→ **YOUR INSTRUCTIONS**: Reproduce the data exactly. Omit no record.

- Opening Delimiter -

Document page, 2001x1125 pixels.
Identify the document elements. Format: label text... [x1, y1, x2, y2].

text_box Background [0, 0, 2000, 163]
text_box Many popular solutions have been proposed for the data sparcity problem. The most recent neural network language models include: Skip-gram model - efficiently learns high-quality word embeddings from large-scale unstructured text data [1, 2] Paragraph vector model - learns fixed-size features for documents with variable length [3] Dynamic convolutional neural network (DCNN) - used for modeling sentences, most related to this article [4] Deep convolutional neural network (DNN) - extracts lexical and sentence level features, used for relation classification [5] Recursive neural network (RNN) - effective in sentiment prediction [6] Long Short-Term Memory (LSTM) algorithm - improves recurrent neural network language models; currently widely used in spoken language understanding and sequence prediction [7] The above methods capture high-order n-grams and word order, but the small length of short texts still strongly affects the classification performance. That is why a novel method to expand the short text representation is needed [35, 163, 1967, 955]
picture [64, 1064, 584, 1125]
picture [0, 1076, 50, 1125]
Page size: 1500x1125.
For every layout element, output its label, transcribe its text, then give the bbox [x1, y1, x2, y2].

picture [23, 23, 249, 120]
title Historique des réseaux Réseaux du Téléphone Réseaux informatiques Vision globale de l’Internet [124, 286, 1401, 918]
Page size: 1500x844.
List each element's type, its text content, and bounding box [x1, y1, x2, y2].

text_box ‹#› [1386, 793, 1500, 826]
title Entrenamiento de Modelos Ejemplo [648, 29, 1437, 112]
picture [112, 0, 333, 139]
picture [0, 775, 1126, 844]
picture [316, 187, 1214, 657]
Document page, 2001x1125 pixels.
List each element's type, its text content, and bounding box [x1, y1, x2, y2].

- Closing Delimiter -

→ **EXERCISE ANSWER**:
Document page, 2001x1125 pixels.
Identify the document elements. Format: label text... [x1, y1, x2, y2].

text_box Background [0, 0, 2000, 163]
text_box Many popular solutions have been proposed for the data sparcity problem. The most recent neural network language models include: Skip-gram model - efficiently learns high-quality word embeddings from large-scale unstructured text data [1, 2] Paragraph vector model - learns fixed-size features for documents with variable length [3] Dynamic convolutional neural network (DCNN) - used for modeling sentences, most related to this article [4] Deep convolutional neural network (DNN) - extracts lexical and sentence level features, used for relation classification [5] Recursive neural network (RNN) - effective in sentiment prediction [6] Long Short-Term Memory (LSTM) algorithm - improves recurrent neural network language models; currently widely used in spoken language understanding and sequence prediction [7] The above methods capture high-order n-grams and word order, but the small length of short texts still strongly affects the classification performance. That is why a novel method to expand the short text representation is needed [35, 163, 1967, 955]
picture [64, 1064, 584, 1125]
picture [0, 1076, 50, 1125]
Page size: 1500x1125.
For every layout element, output its label, transcribe its text, then give the bbox [x1, y1, x2, y2].

picture [23, 23, 249, 120]
title Historique des réseaux Réseaux du Téléphone Réseaux informatiques Vision globale de l’Internet [124, 286, 1401, 918]
Page size: 1500x844.
List each element's type, its text content, and bounding box [x1, y1, x2, y2].

text_box ‹#› [1386, 793, 1500, 826]
title Entrenamiento de Modelos Ejemplo [648, 29, 1437, 112]
picture [112, 0, 333, 139]
picture [0, 775, 1126, 844]
picture [316, 187, 1214, 657]
Document page, 2001x1125 pixels.
List each element's type, its text content, and bounding box [x1, y1, x2, y2].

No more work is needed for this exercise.